Three weeks into this new chemotherapy and I’ve only seen small changes, unlike previous chemos where I’ve seen a huge difference almost straight away. 

Every day I feel a different emotion (all due to the brain injury).

I can feel relieved that I have no soreness or pain anymore and on another day I see the redness in my skin still apparent and itching and I feel sad again.  But as I’m told this new chemo Kadcyla works differently so the results may appear differently too so I still live in hope and pray for only a good outcome.

Yesterday I was admitted to a clinical psychologist at Christies to help deal with my prognosis. 

I told her I have minimal trouble dealing with the day to day issues since car accident like memory loss (I’ve found it to be other people who have issues with this) and lack of coordination or the side effects of the chemo like fatigue but I’m in constant pain with my thoughts of a future without me in it. 

I don’t feel upset for me but for my seven and nine year old girls.  I told her of how my thoughts keep jumping to the future and I can’t bear the thought of them growing up without a mum. 

I (possibly) would feel different if I didn’t have any kids or if I had boys but two little girls left to find their way in life without a mum to encourage or support them is crushing but I also feel that any mum would feel like this with or without their life being threatened.  

So she advised me to write things down, things that I want to happen if I’m not here.  She said by dealing with it doesn’t mean it’s going to happen and it will help you come to terms with it in the process of doing so.  ‘It’ being my death.

All I want is to be at peace with whatever life throws my way.  To cuddle my kids without tears rolling down my cheeks and for them to see their mum who lives every day in the moment for what it is, not sat around crying about what might happen.
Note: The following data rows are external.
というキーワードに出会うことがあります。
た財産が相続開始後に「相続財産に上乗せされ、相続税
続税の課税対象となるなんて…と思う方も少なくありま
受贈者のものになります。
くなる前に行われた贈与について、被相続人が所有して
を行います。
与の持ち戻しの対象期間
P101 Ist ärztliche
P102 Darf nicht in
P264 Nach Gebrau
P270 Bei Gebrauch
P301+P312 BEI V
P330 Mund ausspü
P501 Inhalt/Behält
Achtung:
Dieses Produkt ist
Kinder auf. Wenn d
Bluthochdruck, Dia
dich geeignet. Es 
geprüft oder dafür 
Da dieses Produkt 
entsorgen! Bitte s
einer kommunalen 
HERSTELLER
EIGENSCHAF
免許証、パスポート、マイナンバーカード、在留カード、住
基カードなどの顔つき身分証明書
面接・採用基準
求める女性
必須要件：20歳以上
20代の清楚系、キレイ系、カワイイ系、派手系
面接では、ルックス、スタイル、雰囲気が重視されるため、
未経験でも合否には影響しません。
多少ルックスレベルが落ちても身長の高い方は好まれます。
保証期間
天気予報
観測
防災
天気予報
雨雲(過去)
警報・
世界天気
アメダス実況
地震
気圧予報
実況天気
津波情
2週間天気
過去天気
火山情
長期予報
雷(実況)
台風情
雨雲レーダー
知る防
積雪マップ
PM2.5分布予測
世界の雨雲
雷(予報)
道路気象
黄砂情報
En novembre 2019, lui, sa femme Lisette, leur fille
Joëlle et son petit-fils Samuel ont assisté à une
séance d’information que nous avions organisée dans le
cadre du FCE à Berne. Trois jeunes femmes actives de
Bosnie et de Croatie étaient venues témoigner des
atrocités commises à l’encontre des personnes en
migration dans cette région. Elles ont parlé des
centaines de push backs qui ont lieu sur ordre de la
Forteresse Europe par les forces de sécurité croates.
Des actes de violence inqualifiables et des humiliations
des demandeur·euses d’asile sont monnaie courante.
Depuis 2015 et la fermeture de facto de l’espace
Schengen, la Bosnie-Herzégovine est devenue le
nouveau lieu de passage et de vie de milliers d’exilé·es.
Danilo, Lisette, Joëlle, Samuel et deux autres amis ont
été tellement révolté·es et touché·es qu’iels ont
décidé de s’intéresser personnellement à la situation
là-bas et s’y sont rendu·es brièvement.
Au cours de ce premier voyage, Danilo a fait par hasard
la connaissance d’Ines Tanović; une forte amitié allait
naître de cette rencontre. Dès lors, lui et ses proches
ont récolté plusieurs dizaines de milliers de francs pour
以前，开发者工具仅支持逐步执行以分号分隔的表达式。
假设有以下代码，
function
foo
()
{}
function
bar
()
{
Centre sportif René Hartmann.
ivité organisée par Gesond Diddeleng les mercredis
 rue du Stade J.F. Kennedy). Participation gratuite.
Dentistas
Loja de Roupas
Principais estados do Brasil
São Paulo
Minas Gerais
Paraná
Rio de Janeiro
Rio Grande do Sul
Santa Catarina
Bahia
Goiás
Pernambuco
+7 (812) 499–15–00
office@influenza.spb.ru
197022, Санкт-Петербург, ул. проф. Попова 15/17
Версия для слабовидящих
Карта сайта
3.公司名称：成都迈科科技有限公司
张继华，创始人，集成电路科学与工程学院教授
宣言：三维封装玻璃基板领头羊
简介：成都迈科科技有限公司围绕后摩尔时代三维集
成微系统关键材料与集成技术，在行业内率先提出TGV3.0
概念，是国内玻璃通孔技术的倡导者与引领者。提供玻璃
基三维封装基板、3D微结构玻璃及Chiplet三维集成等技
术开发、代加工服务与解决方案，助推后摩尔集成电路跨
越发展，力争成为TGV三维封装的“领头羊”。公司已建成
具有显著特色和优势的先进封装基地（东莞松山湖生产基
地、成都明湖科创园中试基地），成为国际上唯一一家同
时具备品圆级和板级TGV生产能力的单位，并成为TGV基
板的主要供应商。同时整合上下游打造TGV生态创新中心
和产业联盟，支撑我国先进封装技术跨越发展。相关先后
I look at Lynda Bellingham who has clearly come to terms with her prognosis and stopped her chemo due to the awful side effects and accepted her death.  It’s taken her a year to accept her death but I’ve had this awful disease for three and a half years and was told a year ago that it was now incurable and I told the psychologist I will never be ok with leaving my kids. 

Everyone else, I believe in my heart, will be ok eventually but the kids being without a mum at such a young age is unthinkable and I want to show them that I did everything I could to get better not accept my prognosis.   

As my friend Sarah told me “you don’t have to focus on something to acknowledge it.”

So I’ll probably write a letter to my girls for them to read not when I’ve gone because I’m not going anywhere yet, but for when they reach 18 and they’ll know what I thought of them and how proud I am of them, even though I tell them on a regular basis and hope that brings me some peace, although the thought of doing that is terrifying. 

People, especially friends and my mum and dad, bring peace into my life, daily helping out and understanding, but not everybody sees me for what I’m going through and think I’ve gone back to the old Mel pre-diagnosis where I’m fully recovered and give me more stress to deal with which I’m unable to cope with right now. 

Understandably everyone has their own problems in their own lives and that’s what I’ve got to remember.

So I’ll try to make a pact that life is what you make it and life is happening now.  I have so many lovely things to look forward to so I must try and forget about the ‘what if’s’ and as I am well enough in myself, embrace the good things that are coming like New Year in London, afternoon tea in Manchester and a ‘Most Inspirational Woman’ award nomination from the Warrington Guardian amongst other things.  All designed to bring a smile. 

I watched Pride of Britain awards briefly this week and thought if they can overcome such obstacles then I too can overcome these thoughts and enjoy the time I have now. 

I can choose to look at it from a different perspective.  What if the chemotherapy works?  What if I live?  What if they find a cure in the meantime?  Like my friend said, you choose what it is you want to focus on.  So I choose life and focus all my attention on living.